全部大丈夫だと言われて、ほっとした。交換した物ならともかく、魔除けの品が怪しいと言われなくてよかった。
全て出雲から持ってきたのに、容疑をかけられてはたまったものではない。
「あ、そういえば、全部交換していなかったな」
正確にはまけた。
男なのに、女と間違えてしまったその詫びとして。
その時の少年と、一緒にいた青年の顔が脳裏に蘇る。
「あいつ、ほんと、女の子にしか見えなかったなぁ」
声も少女特有の声だったし、顔の造作も中性的というより女の顔付きだった。そして、あの華奢な身体。強く抱き締めたら、折れそうな印象を持った。

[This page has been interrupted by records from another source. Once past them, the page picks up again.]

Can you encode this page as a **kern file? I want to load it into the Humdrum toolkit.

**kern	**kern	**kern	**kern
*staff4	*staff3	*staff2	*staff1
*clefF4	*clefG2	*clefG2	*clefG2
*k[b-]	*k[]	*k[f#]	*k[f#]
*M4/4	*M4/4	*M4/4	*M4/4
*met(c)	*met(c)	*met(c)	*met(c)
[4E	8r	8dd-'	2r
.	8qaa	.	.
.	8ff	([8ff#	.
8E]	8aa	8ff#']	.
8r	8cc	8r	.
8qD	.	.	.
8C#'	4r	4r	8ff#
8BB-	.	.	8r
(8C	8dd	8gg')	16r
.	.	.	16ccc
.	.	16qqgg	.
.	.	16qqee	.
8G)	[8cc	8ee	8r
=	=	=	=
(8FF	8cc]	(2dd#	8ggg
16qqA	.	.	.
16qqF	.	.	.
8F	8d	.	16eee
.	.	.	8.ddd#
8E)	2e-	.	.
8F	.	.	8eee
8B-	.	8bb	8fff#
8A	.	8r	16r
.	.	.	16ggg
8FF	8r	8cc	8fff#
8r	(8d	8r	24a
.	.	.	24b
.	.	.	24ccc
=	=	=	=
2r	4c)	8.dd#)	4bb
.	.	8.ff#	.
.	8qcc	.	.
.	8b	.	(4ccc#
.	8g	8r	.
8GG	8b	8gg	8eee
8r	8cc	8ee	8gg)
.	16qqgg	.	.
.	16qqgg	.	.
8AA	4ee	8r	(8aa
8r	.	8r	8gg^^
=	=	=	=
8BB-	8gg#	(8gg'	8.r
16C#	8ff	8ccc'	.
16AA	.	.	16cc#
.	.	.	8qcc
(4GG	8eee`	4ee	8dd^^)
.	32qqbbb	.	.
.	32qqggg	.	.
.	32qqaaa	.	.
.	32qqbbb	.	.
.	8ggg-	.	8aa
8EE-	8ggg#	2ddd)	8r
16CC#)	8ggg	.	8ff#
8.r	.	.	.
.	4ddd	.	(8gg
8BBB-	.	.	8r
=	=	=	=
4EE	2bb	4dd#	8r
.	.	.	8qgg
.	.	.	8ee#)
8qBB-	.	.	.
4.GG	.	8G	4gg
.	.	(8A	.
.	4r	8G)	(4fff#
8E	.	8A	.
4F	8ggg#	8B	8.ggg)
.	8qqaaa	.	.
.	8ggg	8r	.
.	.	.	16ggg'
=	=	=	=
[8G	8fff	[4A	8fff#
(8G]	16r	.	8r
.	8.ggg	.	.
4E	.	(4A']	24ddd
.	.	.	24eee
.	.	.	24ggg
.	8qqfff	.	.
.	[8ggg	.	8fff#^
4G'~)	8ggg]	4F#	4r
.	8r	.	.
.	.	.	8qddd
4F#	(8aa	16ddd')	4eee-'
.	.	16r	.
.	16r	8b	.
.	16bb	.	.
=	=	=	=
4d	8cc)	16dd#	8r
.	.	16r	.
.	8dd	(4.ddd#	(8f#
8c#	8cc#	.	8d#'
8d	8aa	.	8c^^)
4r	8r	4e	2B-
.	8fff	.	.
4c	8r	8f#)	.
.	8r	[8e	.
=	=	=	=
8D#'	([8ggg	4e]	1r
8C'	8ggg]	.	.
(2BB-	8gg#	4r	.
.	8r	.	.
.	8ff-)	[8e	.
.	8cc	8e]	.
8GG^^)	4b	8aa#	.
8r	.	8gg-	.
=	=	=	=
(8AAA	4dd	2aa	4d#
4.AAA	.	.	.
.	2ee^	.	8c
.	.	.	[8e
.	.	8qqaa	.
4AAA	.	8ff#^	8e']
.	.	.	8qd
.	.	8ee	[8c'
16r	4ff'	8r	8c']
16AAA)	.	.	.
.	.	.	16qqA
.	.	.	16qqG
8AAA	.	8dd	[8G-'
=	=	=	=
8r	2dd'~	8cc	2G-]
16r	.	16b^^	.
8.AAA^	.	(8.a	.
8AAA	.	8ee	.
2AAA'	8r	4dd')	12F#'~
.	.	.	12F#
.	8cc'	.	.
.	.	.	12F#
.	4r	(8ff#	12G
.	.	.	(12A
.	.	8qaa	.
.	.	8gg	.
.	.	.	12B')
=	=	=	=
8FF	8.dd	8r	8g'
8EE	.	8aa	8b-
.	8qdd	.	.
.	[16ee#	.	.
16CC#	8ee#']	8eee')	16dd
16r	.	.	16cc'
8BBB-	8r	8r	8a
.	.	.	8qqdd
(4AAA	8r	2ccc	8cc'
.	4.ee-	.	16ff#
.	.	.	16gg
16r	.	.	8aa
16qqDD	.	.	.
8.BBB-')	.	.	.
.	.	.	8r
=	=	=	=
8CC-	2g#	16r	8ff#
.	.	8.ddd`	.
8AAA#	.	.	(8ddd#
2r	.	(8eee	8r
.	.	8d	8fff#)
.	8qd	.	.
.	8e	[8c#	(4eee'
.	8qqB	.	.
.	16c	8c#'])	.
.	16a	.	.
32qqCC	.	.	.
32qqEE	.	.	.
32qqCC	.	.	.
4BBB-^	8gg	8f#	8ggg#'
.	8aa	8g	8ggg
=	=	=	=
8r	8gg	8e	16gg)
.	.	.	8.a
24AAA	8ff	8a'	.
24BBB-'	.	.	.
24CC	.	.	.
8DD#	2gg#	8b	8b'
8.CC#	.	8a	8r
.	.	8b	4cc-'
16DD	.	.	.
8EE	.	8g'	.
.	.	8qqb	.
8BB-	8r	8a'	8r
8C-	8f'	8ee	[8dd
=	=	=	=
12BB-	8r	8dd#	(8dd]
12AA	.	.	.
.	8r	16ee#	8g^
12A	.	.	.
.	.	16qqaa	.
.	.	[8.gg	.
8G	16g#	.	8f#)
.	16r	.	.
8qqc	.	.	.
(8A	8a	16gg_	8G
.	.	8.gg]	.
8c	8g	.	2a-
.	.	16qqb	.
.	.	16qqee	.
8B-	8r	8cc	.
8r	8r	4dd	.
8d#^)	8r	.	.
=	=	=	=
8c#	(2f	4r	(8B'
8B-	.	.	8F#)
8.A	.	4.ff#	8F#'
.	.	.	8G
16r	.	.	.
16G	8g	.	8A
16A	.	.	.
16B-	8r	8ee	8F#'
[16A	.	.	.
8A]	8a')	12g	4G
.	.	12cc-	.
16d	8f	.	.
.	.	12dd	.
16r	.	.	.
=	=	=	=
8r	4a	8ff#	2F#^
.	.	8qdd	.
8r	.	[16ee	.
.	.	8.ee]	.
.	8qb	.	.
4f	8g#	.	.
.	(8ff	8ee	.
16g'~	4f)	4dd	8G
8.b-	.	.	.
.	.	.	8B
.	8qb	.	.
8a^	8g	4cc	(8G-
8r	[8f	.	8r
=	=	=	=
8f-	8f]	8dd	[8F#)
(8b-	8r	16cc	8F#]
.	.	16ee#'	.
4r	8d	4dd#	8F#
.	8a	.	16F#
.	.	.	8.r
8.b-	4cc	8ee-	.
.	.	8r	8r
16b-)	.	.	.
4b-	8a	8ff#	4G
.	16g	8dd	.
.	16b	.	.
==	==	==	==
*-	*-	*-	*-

「本当は女だけど訳あって男として生きているって言われても、納得するしかないぞ、あれは……」
ああ、そういえば、少年と一緒にいた青年も一目見たら、忘れなれない容姿をしていた。
凛々しい顔立ちに、高く真っ直ぐ伸びた背。均等のとれた体付きをしていた。
「けっこう目立つ二人組だったな」
あの後周りを見回したら、皆がちらちらと二人を見ていた。
「ん?」
青年は首を傾げる。
あの時はやっぱり目立つねぇ、と思っていたが今になって思うと。
「皆、緊張しているというか怯えていたような……」
怯えられるような人には見えなかった。話して緊張する程でもなかった。
「うーん。そういや、上質な衣を着ていたな。偉い人だったのか? あー、道理で他の人とはなんか雰囲気が違ったんだな」
一目見て、今まで見たことない空気を纏っていた二人。
言葉では言い表せないが、あの少年は光のような白いものを纏っていたように見えた。もう一人の青年は、風のようなものを感じた。
ああ、そういえば。
「あの旦那……なんか、胸に変な気配がしたけど、なんだったのかねぇ」
しばらく考えたがやはり分からなくて、青年は考えるのを放棄した。